____ Material provided
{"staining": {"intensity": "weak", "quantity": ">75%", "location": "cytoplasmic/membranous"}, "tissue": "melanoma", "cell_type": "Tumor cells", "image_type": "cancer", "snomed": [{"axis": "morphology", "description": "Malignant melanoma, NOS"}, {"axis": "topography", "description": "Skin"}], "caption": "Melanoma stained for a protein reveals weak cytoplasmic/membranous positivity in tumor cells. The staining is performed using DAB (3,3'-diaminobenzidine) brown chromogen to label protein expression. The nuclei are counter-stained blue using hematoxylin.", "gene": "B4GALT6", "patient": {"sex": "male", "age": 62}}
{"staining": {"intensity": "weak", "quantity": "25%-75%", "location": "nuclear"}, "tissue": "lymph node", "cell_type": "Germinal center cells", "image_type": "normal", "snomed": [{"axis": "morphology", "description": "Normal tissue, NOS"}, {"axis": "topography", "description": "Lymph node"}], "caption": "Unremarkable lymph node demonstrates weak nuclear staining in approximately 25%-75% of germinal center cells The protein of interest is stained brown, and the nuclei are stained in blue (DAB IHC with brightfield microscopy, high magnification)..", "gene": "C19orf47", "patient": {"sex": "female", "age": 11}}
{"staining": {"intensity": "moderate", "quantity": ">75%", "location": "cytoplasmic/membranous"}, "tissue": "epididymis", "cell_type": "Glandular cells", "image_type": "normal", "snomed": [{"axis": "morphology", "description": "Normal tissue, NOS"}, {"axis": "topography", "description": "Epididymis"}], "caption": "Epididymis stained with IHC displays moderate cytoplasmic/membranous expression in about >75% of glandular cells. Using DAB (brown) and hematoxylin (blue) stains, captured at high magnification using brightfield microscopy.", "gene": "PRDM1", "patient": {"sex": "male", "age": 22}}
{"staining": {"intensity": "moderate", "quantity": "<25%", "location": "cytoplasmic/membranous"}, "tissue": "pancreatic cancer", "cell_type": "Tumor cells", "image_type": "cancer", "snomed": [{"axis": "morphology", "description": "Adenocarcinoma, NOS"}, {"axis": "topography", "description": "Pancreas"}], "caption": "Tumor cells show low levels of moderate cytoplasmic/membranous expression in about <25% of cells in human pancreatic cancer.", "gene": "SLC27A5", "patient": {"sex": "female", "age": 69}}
________
Problem details:
Whenever a line above contains "stained", copy that line.

Your response:
{"staining": {"intensity": "weak", "quantity": ">75%", "location": "cytoplasmic/membranous"}, "tissue": "melanoma", "cell_type": "Tumor cells", "image_type": "cancer", "snomed": [{"axis": "morphology", "description": "Malignant melanoma, NOS"}, {"axis": "topography", "description": "Skin"}], "caption": "Melanoma stained for a protein reveals weak cytoplasmic/membranous positivity in tumor cells. The staining is performed using DAB (3,3'-diaminobenzidine) brown chromogen to label protein expression. The nuclei are counter-stained blue using hematoxylin.", "gene": "B4GALT6", "patient": {"sex": "male", "age": 62}}
{"staining": {"intensity": "weak", "quantity": "25%-75%", "location": "nuclear"}, "tissue": "lymph node", "cell_type": "Germinal center cells", "image_type": "normal", "snomed": [{"axis": "morphology", "description": "Normal tissue, NOS"}, {"axis": "topography", "description": "Lymph node"}], "caption": "Unremarkable lymph node demonstrates weak nuclear staining in approximately 25%-75% of germinal center cells The protein of interest is stained brown, and the nuclei are stained in blue (DAB IHC with brightfield microscopy, high magnification)..", "gene": "C19orf47", "patient": {"sex": "female", "age": 11}}
{"staining": {"intensity": "moderate", "quantity": ">75%", "location": "cytoplasmic/membranous"}, "tissue": "epididymis", "cell_type": "Glandular cells", "image_type": "normal", "snomed": [{"axis": "morphology", "description": "Normal tissue, NOS"}, {"axis": "topography", "description": "Epididymis"}], "caption": "Epididymis stained with IHC displays moderate cytoplasmic/membranous expression in about >75% of glandular cells. Using DAB (brown) and hematoxylin (blue) stains, captured at high magnification using brightfield microscopy.", "gene": "PRDM1", "patient": {"sex": "male", "age": 22}}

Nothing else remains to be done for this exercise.